Print verbatim the lines from the beginning of the entries through the line containing "toutes les astuces", both ends included. Pictures should be left out.

--- Exercise material Enclosed Below ---

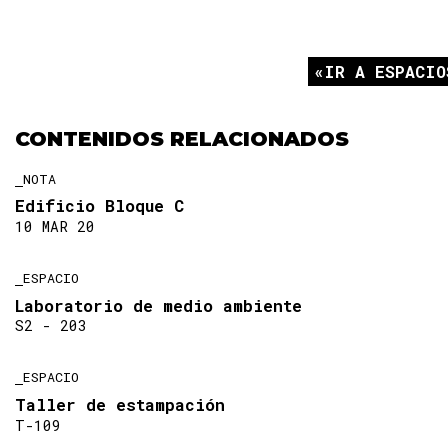
IR A ESPACIO
CONTENIDOS RELACIONADOS
NOTA
Edificio Bloque C
10 MAR 20
ESPACIO
Laboratorio de medio ambiente
S2 - 203
ESPACIO
Taller de estampación
T-109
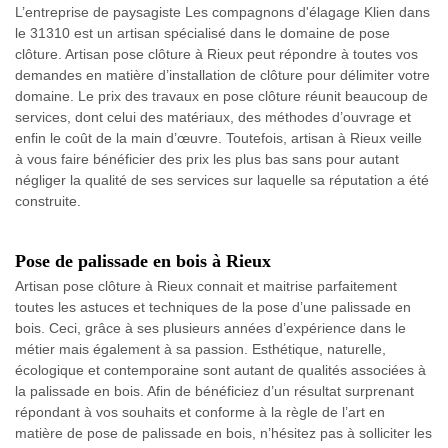
L’entreprise de paysagiste Les compagnons d'élagage Klien dans
le 31310 est un artisan spécialisé dans le domaine de pose
clôture. Artisan pose clôture à Rieux peut répondre à toutes vos
demandes en matière d’installation de clôture pour délimiter votre
domaine. Le prix des travaux en pose clôture réunit beaucoup de
services, dont celui des matériaux, des méthodes d’ouvrage et
enfin le coût de la main d’œuvre. Toutefois, artisan à Rieux veille
à vous faire bénéficier des prix les plus bas sans pour autant
négliger la qualité de ses services sur laquelle sa réputation a été
construite.
Pose de palissade en bois à Rieux
Artisan pose clôture à Rieux connait et maitrise parfaitement
toutes les astuces et techniques de la pose d’une palissade en
bois. Ceci, grâce à ses plusieurs années d’expérience dans le
métier mais également à sa passion. Esthétique, naturelle,
écologique et contemporaine sont autant de qualités associées à
la palissade en bois. Afin de bénéficiez d’un résultat surprenant
répondant à vos souhaits et conforme à la règle de l’art en
matière de pose de palissade en bois, n’hésitez pas à solliciter les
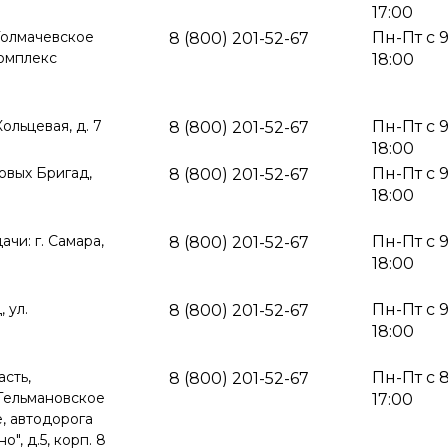
17:00
 Толмачевское
Пн-Пт с 
8 (800) 201-52-67
комплекс
18:00
Кольцевая, д. 7
Пн-Пт с 
8 (800) 201-52-67
18:00
товых Бригад,
Пн-Пт с 
8 (800) 201-52-67
18:00
ачи: г. Самара,
Пн-Пт с 
8 (800) 201-52-67
18:00
 ул.
Пн-Пт с 
8 (800) 201-52-67
18:00
сть,
Пн-Пт с 
8 (800) 201-52-67
Тельмановское
17:00
, автодорога
о", д.5, корп. 8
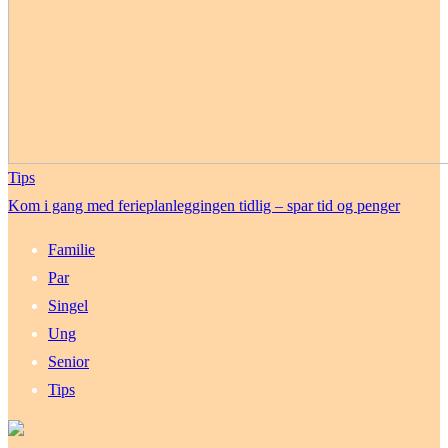
Tips
Kom i gang med ferieplanleggingen tidlig – spar tid og penger
Familie
Par
Singel
Ung
Senior
Tips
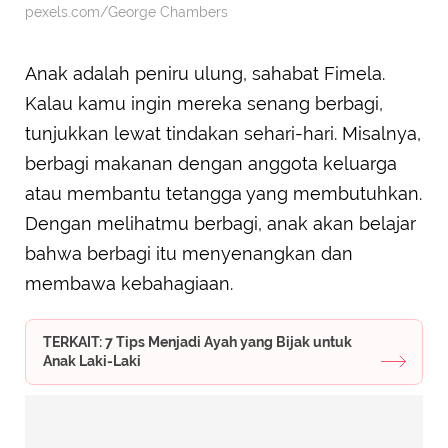
pexels.com/George Chambers
Anak adalah peniru ulung, sahabat Fimela.
Kalau kamu ingin mereka senang berbagi,
tunjukkan lewat tindakan sehari-hari. Misalnya,
berbagi makanan dengan anggota keluarga
atau membantu tetangga yang membutuhkan.
Dengan melihatmu berbagi, anak akan belajar
bahwa berbagi itu menyenangkan dan
membawa kebahagiaan.
TERKAIT: 7 Tips Menjadi Ayah yang Bijak untuk
Anak Laki-Laki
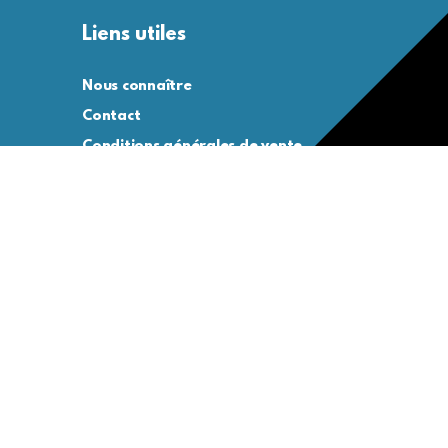
Liens utiles
Nous connaître
Contact
Conditions générales de vente
Conditions générales d’utilisation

--- End of Enclosed Exercise material ---

## Response area:
IR A ESPACIO
CONTENIDOS RELACIONADOS
NOTA
Edificio Bloque C
10 MAR 20
ESPACIO
Laboratorio de medio ambiente
S2 - 203
ESPACIO
Taller de estampación
T-109
L’entreprise de paysagiste Les compagnons d'élagage Klien dans
le 31310 est un artisan spécialisé dans le domaine de pose
clôture. Artisan pose clôture à Rieux peut répondre à toutes vos
demandes en matière d’installation de clôture pour délimiter votre
domaine. Le prix des travaux en pose clôture réunit beaucoup de
services, dont celui des matériaux, des méthodes d’ouvrage et
enfin le coût de la main d’œuvre. Toutefois, artisan à Rieux veille
à vous faire bénéficier des prix les plus bas sans pour autant
négliger la qualité de ses services sur laquelle sa réputation a été
construite.
Pose de palissade en bois à Rieux
Artisan pose clôture à Rieux connait et maitrise parfaitement
toutes les astuces et techniques de la pose d’une palissade en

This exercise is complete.